I kept wiping chain grit off the swingarm with an oil-dark rag, each pass rougher than necessary. When I didn’t reply quick enough, he kicked at my ankle with the toe of his boot.
“Yeah, well.” I kicked him back, exhaling hard through my nose. “She’s my baby. I wrecked her…so I should be the one to fix her. At least as much as I can.”
He hummed thoughtfully in the back of his throat but didn’t push.
Gideon leaned back on his heels and wiped the sweat from his brow with the inside of his forearm. “You can’t always force a fix, Mase. Sometimes, you just need to let go and leave it in someone else’s hands.”
“Like who?” I asked sarcastically. “God?”
“For starters,” he said, biting back a smile.
I dropped the rag into the pan beside the tire and glared at him. “Is that what you’re doing with Dominic?”
Gideon didn’t even flinch, but he slowly picked up a socket and tightened the bolt he’d torqued once.
“That’s different,” he said simply.
That was it. No lecture. No pushback. Just silence—and the steady rhythm of his hands staying busy while I sat there and felt like a goddamn asshole.
A few minutes passed. Sweat rolled down the back of my neck. The cicadas droned. A screen door slammed somewhere up at the house, and a dog started barking. When did we get a dog? I’d been so wrapped up in my heartache that I hadn’t even noticed.
“Letting go isn’t in my nature,” I grumbled. I bent things until they fit, and I found a way to shoulder it if something broke. Even when it wasn’t mine to carry.
The rag slipped out of my hand, landing on the dusty concrete floor, and instead of picking it up, I just stared at it, lost in thought. In misery. Eventually, I realized I hadn’t moved in several minutes. It felt like I might’ve stayed that way forever, if not for the phone buzzing in my pocket.
I wiped my hands on my jeans and pulled it out, smearing the case with grease from the edge of my thumb. Light refracted off the screen through the slats of the barn roof, and I squinted down at it to make out the name.
That’s when I stopped breathing.
I didn’t even have the chance to say hello.
“That silence,” Silas murmured in that whiskey-soaked voice I knew so well. “That’s how I know it’s you, counselor.”
That voice. That damn voice. Still rough and rich as sin, steeped in that slow, teasing drawl that had my whole body flushing hot all at once. I shuddered. My nervous system recognized him before my mind had even caught up.
“You always breathe like you’re bracing for impact,” he mused. “Makes me wonder what you think I’m about to do to you.”
My throat worked around his name, but I couldn’t speak. He was already in my blood again, just from the sound of him.

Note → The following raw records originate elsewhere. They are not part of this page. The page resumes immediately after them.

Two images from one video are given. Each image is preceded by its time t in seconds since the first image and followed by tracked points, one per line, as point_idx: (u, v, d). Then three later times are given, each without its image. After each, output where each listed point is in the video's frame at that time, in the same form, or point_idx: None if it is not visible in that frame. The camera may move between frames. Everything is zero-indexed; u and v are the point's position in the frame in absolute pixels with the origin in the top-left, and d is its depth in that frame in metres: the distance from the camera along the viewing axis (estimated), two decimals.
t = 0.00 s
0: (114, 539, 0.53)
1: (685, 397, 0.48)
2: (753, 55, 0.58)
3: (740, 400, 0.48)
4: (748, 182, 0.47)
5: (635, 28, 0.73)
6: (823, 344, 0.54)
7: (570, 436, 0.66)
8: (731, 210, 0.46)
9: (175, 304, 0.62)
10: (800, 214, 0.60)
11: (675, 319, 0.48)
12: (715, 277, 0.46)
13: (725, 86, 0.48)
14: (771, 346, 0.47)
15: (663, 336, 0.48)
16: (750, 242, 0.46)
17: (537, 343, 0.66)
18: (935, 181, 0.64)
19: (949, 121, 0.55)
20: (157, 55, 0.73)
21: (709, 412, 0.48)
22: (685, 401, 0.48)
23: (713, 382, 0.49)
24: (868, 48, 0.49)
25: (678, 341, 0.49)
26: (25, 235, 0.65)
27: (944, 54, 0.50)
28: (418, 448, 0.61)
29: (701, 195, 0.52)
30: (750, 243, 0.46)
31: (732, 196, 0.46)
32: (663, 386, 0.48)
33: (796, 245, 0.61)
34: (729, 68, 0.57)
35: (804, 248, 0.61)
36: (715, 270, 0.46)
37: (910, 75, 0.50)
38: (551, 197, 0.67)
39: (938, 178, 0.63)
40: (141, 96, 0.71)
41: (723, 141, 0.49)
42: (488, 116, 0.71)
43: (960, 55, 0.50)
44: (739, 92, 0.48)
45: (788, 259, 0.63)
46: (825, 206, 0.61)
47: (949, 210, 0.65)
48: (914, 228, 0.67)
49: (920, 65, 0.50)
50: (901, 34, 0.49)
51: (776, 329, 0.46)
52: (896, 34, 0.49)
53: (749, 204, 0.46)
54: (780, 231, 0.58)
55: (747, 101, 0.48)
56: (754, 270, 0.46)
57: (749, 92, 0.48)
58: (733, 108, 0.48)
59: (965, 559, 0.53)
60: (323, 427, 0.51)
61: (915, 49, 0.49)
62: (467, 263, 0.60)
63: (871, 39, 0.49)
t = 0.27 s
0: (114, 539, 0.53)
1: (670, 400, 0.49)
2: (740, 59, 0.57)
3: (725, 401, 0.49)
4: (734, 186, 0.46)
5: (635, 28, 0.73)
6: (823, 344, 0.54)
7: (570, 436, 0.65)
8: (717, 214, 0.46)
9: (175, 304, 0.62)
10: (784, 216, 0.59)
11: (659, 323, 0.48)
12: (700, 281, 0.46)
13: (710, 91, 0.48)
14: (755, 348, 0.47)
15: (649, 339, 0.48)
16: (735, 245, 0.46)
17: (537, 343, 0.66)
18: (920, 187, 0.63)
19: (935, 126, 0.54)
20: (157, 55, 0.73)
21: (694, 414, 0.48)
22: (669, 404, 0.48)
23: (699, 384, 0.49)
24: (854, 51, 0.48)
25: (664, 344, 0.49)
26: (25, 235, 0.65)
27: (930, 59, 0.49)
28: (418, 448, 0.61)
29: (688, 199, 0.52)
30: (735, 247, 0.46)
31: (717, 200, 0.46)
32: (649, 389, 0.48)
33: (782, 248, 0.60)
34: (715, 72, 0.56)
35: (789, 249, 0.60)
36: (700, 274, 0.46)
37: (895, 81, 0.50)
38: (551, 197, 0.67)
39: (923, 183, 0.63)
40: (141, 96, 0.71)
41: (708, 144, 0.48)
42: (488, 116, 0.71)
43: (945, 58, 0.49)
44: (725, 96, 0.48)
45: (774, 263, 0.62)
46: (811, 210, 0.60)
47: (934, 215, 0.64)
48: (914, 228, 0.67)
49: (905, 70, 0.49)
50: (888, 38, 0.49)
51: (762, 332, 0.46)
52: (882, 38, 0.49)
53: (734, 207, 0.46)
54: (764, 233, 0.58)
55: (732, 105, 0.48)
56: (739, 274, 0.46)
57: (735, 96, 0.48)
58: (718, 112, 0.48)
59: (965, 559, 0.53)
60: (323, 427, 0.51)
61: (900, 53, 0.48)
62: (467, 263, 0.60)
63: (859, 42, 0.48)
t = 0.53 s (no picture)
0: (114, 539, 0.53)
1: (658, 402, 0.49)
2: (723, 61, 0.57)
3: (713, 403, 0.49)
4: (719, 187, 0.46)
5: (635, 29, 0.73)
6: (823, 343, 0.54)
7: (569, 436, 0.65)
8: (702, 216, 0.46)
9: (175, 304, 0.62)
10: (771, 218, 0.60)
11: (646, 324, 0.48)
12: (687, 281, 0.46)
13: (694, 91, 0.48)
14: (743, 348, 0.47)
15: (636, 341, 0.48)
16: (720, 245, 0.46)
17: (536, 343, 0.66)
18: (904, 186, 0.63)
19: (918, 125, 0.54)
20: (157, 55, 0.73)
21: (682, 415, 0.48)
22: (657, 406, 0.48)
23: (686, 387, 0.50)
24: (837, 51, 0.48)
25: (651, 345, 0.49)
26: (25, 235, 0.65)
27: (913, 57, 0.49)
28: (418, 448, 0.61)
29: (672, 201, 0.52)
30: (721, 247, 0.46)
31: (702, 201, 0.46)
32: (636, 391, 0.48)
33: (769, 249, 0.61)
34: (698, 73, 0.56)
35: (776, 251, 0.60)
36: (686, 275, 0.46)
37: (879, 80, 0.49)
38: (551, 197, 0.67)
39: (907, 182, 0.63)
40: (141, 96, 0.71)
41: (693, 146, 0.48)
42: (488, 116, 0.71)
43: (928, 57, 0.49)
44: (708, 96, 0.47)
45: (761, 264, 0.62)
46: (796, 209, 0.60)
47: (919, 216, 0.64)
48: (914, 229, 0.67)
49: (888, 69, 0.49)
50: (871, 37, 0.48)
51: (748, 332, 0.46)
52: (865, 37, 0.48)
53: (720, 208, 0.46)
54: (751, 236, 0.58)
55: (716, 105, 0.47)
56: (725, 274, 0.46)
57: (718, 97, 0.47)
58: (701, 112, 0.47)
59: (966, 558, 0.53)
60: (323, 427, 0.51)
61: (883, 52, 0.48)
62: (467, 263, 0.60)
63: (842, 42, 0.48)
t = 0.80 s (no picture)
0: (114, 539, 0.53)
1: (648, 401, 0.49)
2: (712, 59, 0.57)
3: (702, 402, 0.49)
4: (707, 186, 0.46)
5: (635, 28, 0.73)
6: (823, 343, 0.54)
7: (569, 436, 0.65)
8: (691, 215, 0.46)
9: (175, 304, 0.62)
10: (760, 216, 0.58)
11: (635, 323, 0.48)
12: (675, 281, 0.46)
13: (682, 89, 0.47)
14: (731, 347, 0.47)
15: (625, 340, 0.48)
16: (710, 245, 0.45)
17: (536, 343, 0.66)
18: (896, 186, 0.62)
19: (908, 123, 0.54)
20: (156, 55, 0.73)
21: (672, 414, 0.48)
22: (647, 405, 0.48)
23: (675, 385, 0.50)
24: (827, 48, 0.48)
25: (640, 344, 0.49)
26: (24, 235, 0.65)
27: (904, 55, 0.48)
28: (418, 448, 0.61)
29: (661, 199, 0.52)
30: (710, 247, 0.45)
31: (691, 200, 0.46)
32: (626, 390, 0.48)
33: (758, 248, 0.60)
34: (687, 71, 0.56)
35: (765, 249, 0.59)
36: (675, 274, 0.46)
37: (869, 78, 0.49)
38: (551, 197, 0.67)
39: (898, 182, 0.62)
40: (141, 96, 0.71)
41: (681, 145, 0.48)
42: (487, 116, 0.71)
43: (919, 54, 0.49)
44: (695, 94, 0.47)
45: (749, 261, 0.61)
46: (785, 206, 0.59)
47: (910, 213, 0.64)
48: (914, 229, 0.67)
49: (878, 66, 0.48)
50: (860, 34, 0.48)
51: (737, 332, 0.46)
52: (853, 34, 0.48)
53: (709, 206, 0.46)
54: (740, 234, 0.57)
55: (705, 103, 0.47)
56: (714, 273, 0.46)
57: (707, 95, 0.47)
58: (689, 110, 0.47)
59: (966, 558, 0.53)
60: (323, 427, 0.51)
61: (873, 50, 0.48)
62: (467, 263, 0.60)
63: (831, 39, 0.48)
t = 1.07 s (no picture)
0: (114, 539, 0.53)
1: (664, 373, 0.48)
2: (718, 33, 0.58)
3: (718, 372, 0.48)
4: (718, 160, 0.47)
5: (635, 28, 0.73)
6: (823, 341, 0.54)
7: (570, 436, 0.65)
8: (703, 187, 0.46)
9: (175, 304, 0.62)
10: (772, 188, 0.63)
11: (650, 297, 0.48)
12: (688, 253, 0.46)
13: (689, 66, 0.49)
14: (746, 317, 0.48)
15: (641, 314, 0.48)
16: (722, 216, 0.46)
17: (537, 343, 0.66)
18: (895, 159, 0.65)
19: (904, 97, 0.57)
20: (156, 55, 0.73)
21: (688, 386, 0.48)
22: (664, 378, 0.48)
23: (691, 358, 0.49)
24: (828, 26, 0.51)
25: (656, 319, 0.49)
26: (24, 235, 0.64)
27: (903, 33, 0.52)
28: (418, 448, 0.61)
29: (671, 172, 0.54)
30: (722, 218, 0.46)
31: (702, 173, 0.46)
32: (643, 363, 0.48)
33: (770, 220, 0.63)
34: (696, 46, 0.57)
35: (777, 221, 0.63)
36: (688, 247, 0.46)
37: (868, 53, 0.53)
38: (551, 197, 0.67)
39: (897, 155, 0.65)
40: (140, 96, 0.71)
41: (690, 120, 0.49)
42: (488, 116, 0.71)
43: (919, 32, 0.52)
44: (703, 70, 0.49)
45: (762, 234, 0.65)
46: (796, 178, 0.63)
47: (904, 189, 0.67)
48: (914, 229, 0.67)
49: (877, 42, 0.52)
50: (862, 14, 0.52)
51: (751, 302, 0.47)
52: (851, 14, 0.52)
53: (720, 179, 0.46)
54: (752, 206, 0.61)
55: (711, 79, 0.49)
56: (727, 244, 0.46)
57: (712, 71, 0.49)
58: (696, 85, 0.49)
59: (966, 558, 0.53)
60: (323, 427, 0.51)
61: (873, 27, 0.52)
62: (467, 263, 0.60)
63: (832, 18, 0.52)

“You gonna say something, or you need another minute to get your heart rate under control?” he teased, soft and deadly smooth.
I licked my dry lips and finally managed to find a response. “Silas.”
“Mm.” He gave a satisfied rumble that had always made me feel like prey. “Yeah, I missed that.”
“Where… you’re back?” I tried to keep the question clinical, but it came out thin and off-balance. No matter how tight I locked it down, I couldn’t disguise my hurt.
“For now,” he said. “But I might stick around…if I find something worth staying for.”
I rubbed a knuckle over the ache in my chest, but it didn’t ease up. It was just a wound I’d learned to work around by this point. Still tender when touched.